Last week, the Bureau of Legislative Research presented a report before the members of the House and Senate Committees on Education on the Arkansas Comprehensive Testing, Assessment and Accountability Program. The School Rating System (or, the A-F grading system) falls within that program.

Those who assign the letter grades want this to be a tool that parents and citizens can use to measure how well (or poorly) their schools close achievement gaps. The Arkansas Department of Education issues grades based on weighted points in four areas: Weighted Performance Score, Improvement Score with ESEA Options, Four Year Adjusted Cohort Graduation Rate, and Adjustments in Achievement and Graduation Gaps.

Basically, ADE looks at how well students are performing on assessments, graduation rates over time, and how far gaps between disadvantaged students and their peers have closed.

During the 2013-2014 school year:

  • 162 schools were given an A
  • 322 schools were given a B
  • 365 schools were given a C
  • 158 schools were given a D
  • 43 schools were given a F

There’s been quite a bit of discussion over the past year about whether this form of measurement is effective or useful. Most experts recognize that environmental factors (like poverty, parental involvement, availability of afterschool and summer program, etc.) aren’t easily incorporated into the A-F grading system – although there is an effort to account for those challenges in how the letter grades are calculated.

When we dig into the data, we see that these grades tell us something deeper. They tell us that there are still racial and poverty biases reflected in the grades.

In our analysis, we used the department’s designation of “economically disadvantaged” to find out what grades were assigned to 100 schools with the highest amount of poverty and 100 schools with the lowest amount of poverty.

 

Poverty and School Letter Grades

Grade Lowest Poverty Schools Highest Poverty

Schools

A 42 7
B 37 17
C 20 26
D 1 38
F 0 12

 

The schools with the fewest number of children in poverty scored “C’s” and higher. A larger percentage of this group also scored A’s and B’s than schools with higher numbers of poorer children. Among the schools with the highest number of low income children, we found that a larger number of those schools received of “D’s” and “F’s.” It’s not a coincidence that schools with more affluent children perform better on standardized tests, have higher graduation rates, and have smaller achievement gaps.

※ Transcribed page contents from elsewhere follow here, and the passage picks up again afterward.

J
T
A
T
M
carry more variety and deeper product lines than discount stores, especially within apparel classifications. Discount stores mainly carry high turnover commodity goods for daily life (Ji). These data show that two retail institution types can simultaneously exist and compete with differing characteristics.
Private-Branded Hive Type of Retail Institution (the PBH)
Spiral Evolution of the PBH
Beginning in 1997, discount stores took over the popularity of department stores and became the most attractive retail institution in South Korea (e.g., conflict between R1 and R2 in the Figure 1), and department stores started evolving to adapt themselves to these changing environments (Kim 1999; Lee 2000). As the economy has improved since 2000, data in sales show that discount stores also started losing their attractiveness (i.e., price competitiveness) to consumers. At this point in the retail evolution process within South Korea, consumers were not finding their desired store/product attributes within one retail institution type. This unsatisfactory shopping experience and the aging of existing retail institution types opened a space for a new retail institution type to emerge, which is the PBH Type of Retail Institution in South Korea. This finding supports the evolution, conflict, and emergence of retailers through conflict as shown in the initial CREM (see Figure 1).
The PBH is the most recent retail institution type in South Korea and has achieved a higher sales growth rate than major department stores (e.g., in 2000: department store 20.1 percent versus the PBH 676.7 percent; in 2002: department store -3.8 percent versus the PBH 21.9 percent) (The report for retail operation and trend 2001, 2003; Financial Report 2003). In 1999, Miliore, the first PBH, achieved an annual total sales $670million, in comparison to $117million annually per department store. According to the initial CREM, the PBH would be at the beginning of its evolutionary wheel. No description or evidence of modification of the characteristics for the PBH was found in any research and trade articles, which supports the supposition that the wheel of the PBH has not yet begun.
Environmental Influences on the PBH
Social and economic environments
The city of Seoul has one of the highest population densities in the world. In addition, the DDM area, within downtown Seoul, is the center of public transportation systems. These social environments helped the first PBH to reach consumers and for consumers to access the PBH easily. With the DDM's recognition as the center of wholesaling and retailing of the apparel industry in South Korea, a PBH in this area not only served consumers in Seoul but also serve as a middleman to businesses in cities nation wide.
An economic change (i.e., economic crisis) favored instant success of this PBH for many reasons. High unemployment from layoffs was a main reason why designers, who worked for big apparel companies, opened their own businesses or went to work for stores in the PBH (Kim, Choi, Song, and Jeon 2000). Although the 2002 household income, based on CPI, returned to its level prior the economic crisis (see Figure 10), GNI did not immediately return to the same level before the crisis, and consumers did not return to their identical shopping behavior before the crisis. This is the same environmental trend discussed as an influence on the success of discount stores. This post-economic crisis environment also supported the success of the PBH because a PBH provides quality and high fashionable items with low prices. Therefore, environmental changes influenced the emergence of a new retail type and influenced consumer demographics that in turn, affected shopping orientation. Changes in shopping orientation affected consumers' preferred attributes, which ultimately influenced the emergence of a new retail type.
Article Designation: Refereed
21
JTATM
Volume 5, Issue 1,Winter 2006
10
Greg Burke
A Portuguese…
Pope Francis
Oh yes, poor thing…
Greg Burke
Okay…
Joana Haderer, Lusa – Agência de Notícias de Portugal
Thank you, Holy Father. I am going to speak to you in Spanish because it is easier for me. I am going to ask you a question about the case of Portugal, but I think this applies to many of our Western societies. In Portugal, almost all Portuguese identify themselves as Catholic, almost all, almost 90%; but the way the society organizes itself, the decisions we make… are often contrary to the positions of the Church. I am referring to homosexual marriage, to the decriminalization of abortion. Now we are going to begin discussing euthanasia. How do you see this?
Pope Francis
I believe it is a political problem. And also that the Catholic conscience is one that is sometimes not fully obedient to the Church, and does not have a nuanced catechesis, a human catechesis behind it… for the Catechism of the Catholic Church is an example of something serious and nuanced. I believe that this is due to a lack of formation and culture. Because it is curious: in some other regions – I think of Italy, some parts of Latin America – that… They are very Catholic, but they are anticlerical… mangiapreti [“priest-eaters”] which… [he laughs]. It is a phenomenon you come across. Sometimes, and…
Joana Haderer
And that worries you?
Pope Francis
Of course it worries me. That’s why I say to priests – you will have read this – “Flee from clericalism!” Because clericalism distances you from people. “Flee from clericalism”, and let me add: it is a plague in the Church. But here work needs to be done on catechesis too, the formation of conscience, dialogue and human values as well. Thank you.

We also looked at how race plays into school grade measures. In schools where children of color make up more than half of the student population, a majority of those schools made “C’s” and lower  grades and a smaller number of them made “A’s and B’s.”

The Impact of Race on School Letter Grades

Grade Percentage of High Minority Schools that Received Each Letter Grade
A 12%
B 13%
C 24%
D 55%
F 90%

 

Nearly all of the F’s and over half of the D’s went to high-minority schools. The state’s grading system indicates a cultural bias. Less than one-fourth of the As and Bs went to high minority schools. By using this system to assess school performance, we fail to account for key factors (like race and poverty) that correlate with achievement gaps.

Beyond the inability to effectively consider outside factors, school grading systems lead to unintentional shaming of low performing schools. School report card systems damage a school’s morale and cause parents, teachers, and students to feel branded in a negative way.  The system also doesn’t consider or offer insight on what resources the schools need in order to improve. Some have described this as using a “thermometer” approach instead of a “thermostat.” When we use a thermometer, the state shows problems that are related to race and poverty; when we us a thermostat, we focus on what we can change to improve educational environments.

Our school grading system is flawed as a method for school accountability. Instead of a grading system that awards some and shames others, we need a system that recognizes what supports schools need in order to change outcomes.